--- Start of Materials provided ---

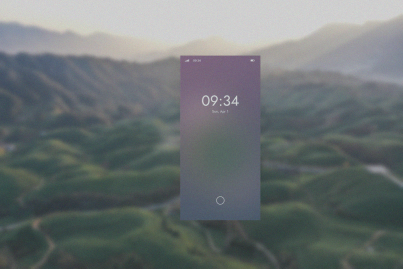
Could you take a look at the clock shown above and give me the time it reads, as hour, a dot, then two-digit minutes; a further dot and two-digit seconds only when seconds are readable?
9.34
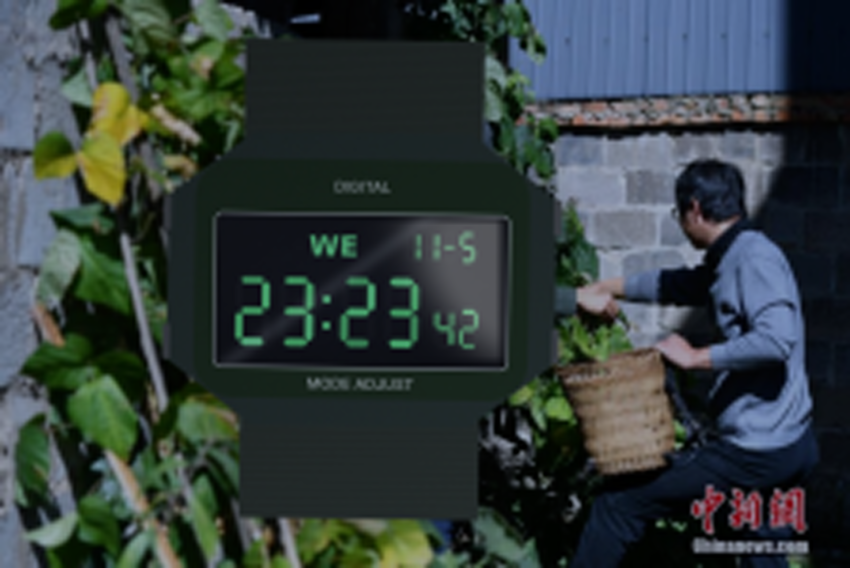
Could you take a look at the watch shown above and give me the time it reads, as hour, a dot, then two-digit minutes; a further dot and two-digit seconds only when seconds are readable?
23.23.42
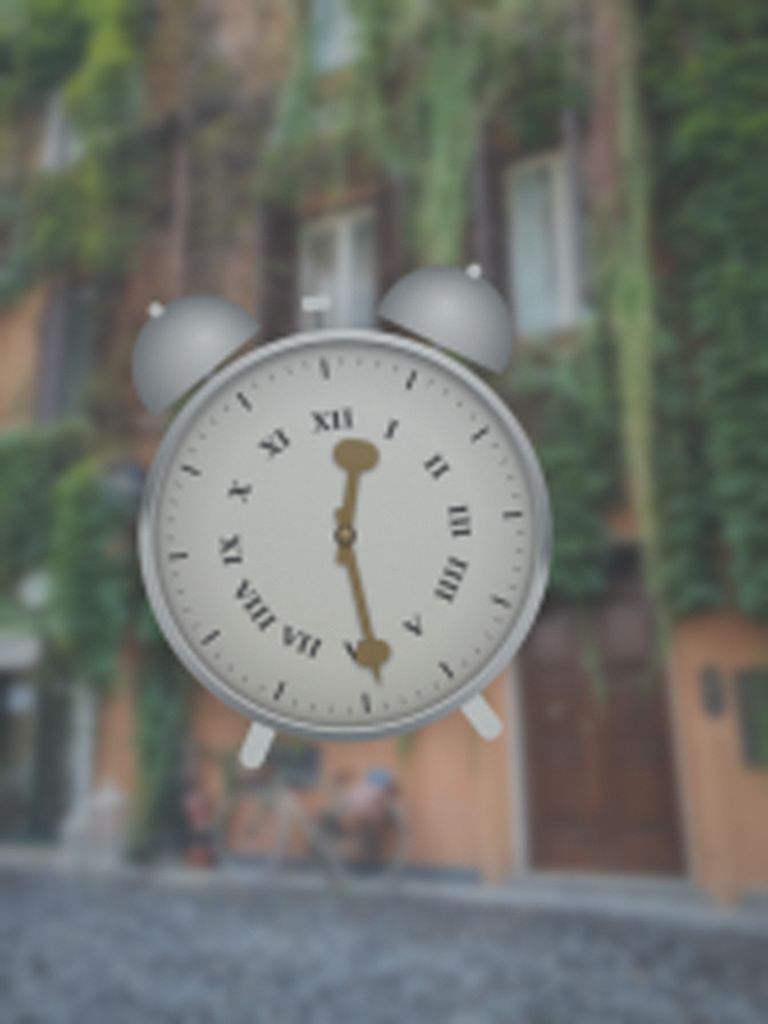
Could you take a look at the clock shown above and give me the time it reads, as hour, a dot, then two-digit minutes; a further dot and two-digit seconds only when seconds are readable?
12.29
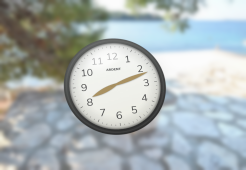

--- End of Materials provided ---

## What the task asks
Rewrite the items from the line containing "Could you take a look at the watch" through the end of the items, inclusive, with "readable" replaced by "legible" and nothing else changed. Leave the pictures out.

## Answer to this exercise
Could you take a look at the watch shown above and give me the time it reads, as hour, a dot, then two-digit minutes; a further dot and two-digit seconds only when seconds are legible?
23.23.42
Could you take a look at the clock shown above and give me the time it reads, as hour, a dot, then two-digit minutes; a further dot and two-digit seconds only when seconds are legible?
12.29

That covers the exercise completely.